» **Instruction**:
Hunt through the entries for the word "խոսքով" and copy each line in which it appears.

» **Dataset excerpts**:
::::
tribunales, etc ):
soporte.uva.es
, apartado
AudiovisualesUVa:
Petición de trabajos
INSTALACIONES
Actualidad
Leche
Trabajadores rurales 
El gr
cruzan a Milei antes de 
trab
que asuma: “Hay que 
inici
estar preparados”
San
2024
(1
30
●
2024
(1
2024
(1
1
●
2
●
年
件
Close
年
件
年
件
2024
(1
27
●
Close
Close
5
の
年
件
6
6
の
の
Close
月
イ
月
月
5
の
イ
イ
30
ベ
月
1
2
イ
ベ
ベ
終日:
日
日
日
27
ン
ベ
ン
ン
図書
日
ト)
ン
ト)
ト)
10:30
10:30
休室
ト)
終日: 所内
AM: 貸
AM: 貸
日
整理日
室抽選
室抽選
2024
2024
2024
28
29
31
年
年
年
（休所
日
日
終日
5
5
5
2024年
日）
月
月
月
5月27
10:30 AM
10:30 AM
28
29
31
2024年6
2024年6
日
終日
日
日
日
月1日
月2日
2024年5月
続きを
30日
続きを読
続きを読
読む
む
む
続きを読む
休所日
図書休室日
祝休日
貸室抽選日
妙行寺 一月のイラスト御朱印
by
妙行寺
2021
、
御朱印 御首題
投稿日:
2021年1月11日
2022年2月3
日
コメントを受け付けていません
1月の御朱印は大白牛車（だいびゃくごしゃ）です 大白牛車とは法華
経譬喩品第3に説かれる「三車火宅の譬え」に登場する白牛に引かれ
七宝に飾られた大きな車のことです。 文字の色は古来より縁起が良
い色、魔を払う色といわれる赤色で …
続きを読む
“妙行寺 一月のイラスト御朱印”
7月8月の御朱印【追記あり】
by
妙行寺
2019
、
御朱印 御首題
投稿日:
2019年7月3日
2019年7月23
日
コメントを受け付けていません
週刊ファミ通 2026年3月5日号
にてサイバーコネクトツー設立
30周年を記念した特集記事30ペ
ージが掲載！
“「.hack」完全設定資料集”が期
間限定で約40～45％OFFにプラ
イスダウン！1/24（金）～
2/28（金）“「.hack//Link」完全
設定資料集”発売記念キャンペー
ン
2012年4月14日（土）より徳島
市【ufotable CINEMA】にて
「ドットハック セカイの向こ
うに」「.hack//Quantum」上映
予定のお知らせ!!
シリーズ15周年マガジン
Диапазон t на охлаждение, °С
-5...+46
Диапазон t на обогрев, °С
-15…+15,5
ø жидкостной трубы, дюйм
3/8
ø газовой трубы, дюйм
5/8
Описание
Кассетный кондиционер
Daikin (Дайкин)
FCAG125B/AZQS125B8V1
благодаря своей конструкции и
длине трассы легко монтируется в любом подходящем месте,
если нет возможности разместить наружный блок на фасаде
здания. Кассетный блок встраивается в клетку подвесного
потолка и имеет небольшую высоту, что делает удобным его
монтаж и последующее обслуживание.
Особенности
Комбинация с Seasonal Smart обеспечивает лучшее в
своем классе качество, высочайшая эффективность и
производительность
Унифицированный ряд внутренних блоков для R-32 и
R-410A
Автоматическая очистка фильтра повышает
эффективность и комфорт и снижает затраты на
::::
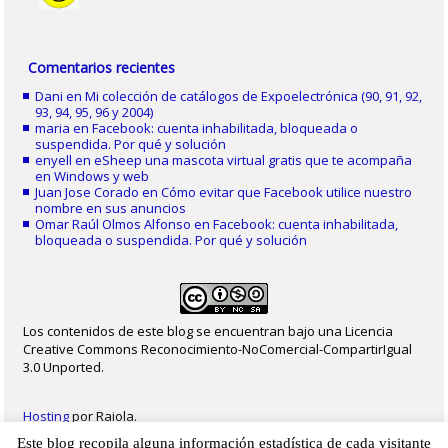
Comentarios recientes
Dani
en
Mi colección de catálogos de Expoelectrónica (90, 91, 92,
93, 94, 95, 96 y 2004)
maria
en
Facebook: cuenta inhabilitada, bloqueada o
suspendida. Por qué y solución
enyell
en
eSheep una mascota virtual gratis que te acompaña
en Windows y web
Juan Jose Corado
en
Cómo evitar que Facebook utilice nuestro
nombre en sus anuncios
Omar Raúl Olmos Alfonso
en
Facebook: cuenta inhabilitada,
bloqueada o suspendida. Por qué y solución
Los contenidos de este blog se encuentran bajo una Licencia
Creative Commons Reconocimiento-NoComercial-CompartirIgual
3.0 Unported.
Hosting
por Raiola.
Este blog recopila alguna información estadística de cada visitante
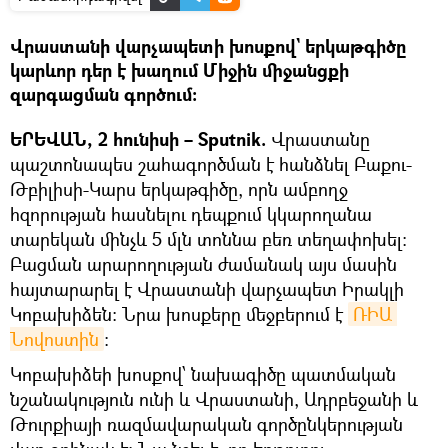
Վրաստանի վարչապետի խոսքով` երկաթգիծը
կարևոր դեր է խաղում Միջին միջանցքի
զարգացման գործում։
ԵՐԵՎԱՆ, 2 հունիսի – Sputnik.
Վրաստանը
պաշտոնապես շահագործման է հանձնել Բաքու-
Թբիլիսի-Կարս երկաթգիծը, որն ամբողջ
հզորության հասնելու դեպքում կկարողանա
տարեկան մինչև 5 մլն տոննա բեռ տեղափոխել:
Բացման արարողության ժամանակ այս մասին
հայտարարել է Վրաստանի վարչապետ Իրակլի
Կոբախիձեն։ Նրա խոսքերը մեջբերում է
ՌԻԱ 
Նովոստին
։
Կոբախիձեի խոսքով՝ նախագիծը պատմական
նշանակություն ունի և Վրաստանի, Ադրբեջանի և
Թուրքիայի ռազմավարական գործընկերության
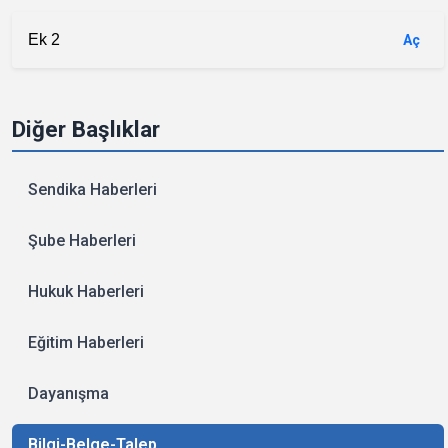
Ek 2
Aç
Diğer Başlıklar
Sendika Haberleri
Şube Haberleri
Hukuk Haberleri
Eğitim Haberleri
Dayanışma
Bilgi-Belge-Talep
::::
» **Result below**:
Վրաստանի վարչապետի խոսքով` երկաթգիծը
Կոբախիձեի խոսքով՝ նախագիծը պատմական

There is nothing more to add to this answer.